Q&A: Investing during retirement

Dear Liz: I’ll be retiring shortly. After 30 years of public service, I’m fortunate to have a generous pension. I’ll be paying off all my debts upon retirement, including my mortgage. I have a deferred compensation account that I will leave untouched until I’m required to take disbursements at 70 1/2 (15 years from now). Until then I will have disposable income but no significant tax deductions. Short of investing on my own in a brokerage account (and perhaps incurring capital gains taxes), are there any other investment vehicles that perhaps would be tax friendlier?

Answer: A variable annuity could provide tax deferral, but any gains you take out would be subject to income tax rates, which are typically higher than capital gains rates. (Annuities held within IRAs are subject to required minimum distributions starting after age 70 1/2. Those held outside of retirement funds will be annuitized, or paid out, starting at the date specified in the annuity contract.) Also, annuities often have high fees, so you’d need to shop carefully and understand how the surrender charges work.

Many advisors would recommend investing on your own instead and holding those investments at least a year to qualify for lower capital gains rates. This approach is particularly good for any funds you may want to leave your heirs, since assets in a brokerage account would get a “step up” in tax basis that could eliminate capital gains taxes for those heirs. Annuities don’t receive that step-up in basis.
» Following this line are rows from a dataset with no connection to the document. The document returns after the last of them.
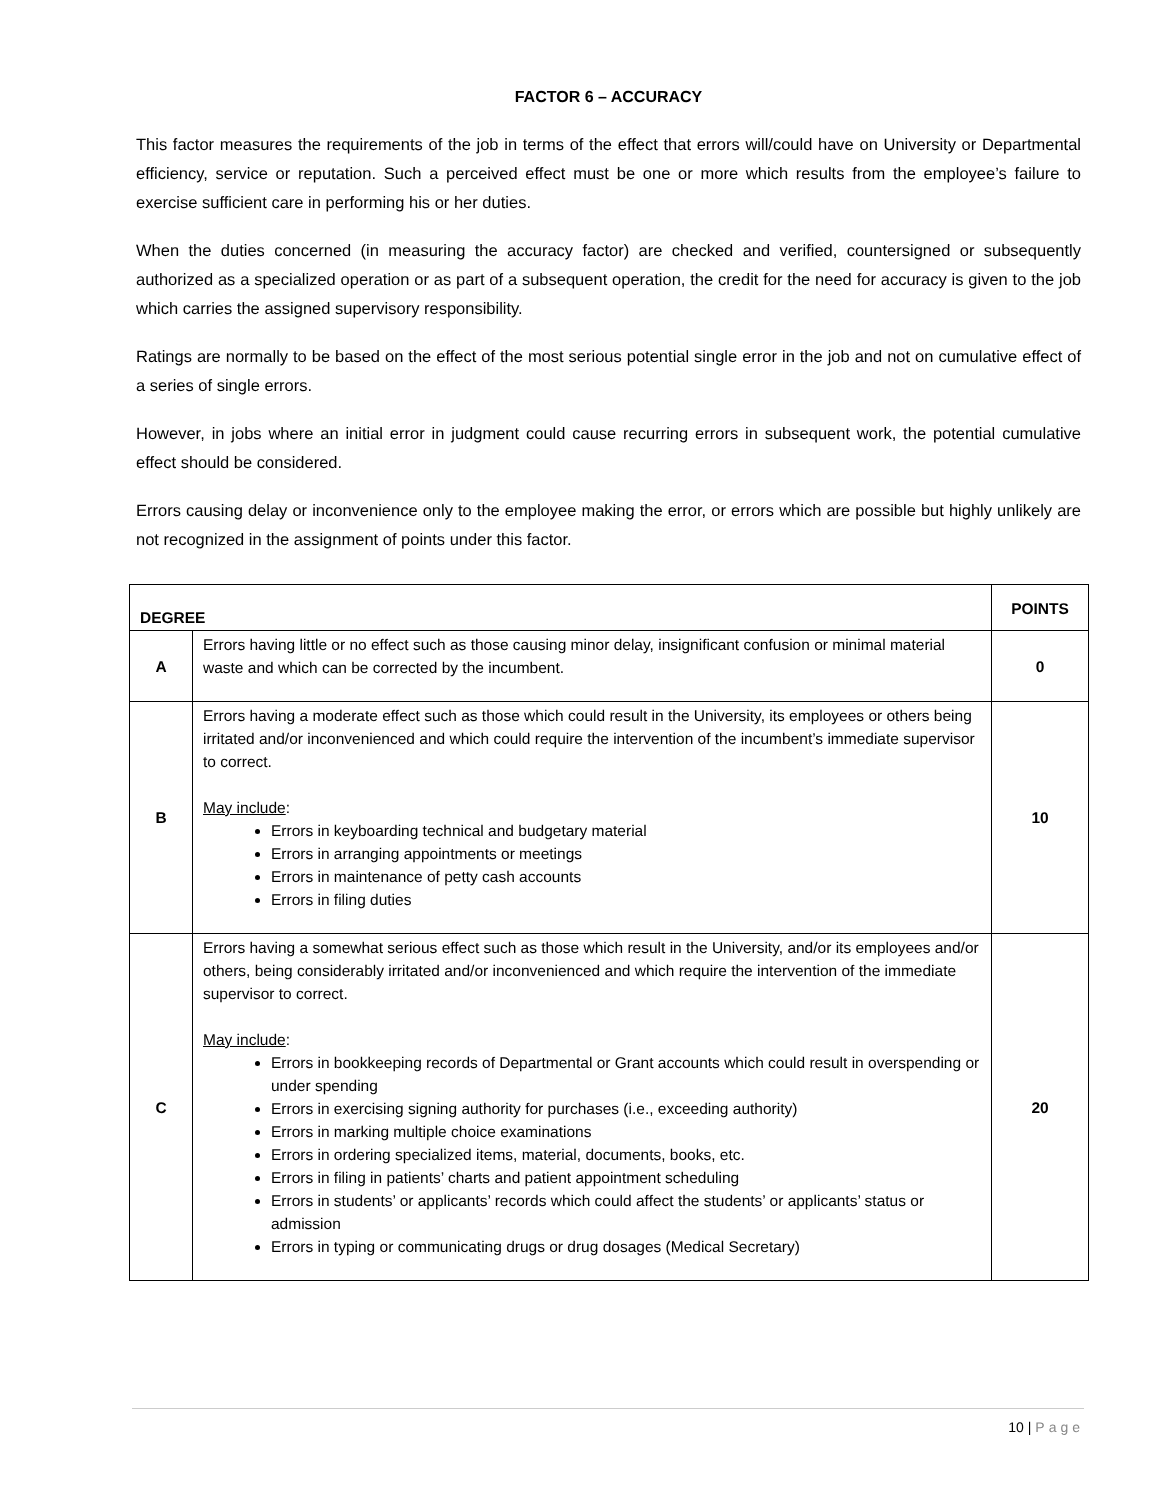FACTOR 6 – ACCURACY
This factor measures the requirements of the job in terms of the effect that errors will/could have on University or Departmental efficiency, service or reputation. Such a perceived effect must be one or more which results from the employee’s failure to exercise sufficient care in performing his or her duties.
When the duties concerned (in measuring the accuracy factor) are checked and verified, countersigned or subsequently authorized as a specialized operation or as part of a subsequent operation, the credit for the need for accuracy is given to the job which carries the assigned supervisory responsibility.
Ratings are normally to be based on the effect of the most serious potential single error in the job and not on cumulative effect of a series of single errors.
However, in jobs where an initial error in judgment could cause recurring errors in subsequent work, the potential cumulative effect should be considered.
Errors causing delay or inconvenience only to the employee making the error, or errors which are possible but highly unlikely are not recognized in the assignment of points under this factor.
| DEGREE | | POINTS |
| --- | --- | --- |
| A | Errors having little or no effect such as those causing minor delay, insignificant confusion or minimal material waste and which can be corrected by the incumbent. | 0 |
| B | Errors having a moderate effect such as those which could result in the University, its employees or others being irritated and/or inconvenienced and which could require the intervention of the incumbent’s immediate supervisor to correct. May include : Errors in keyboarding technical and budgetary material Errors in arranging appointments or meetings Errors in maintenance of petty cash accounts Errors in filing duties | 10 |
| C | Errors having a somewhat serious effect such as those which result in the University, and/or its employees and/or others, being considerably irritated and/or inconvenienced and which require the intervention of the immediate supervisor to correct. May include : Errors in bookkeeping records of Departmental or Grant accounts which could result in overspending or under spending Errors in exercising signing authority for purchases (i.e., exceeding authority) Errors in marking multiple choice examinations Errors in ordering specialized items, material, documents, books, etc. Errors in filing in patients’ charts and patient appointment scheduling Errors in students’ or applicants’ records which could affect the students’ or applicants’ status or admission Errors in typing or communicating drugs or drug dosages (Medical Secretary) | 20 |
10 | Page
You also shouldn’t assume that waiting to take required minimum distributions is the most tax-effective strategy. The typical advice is to put off tapping retirement funds as long as possible, but some retirees find their required minimum distributions push them into higher tax brackets. You may be better off taking distributions earlier — just enough to “fill out” your current tax bracket, rather than pushing you into a higher one.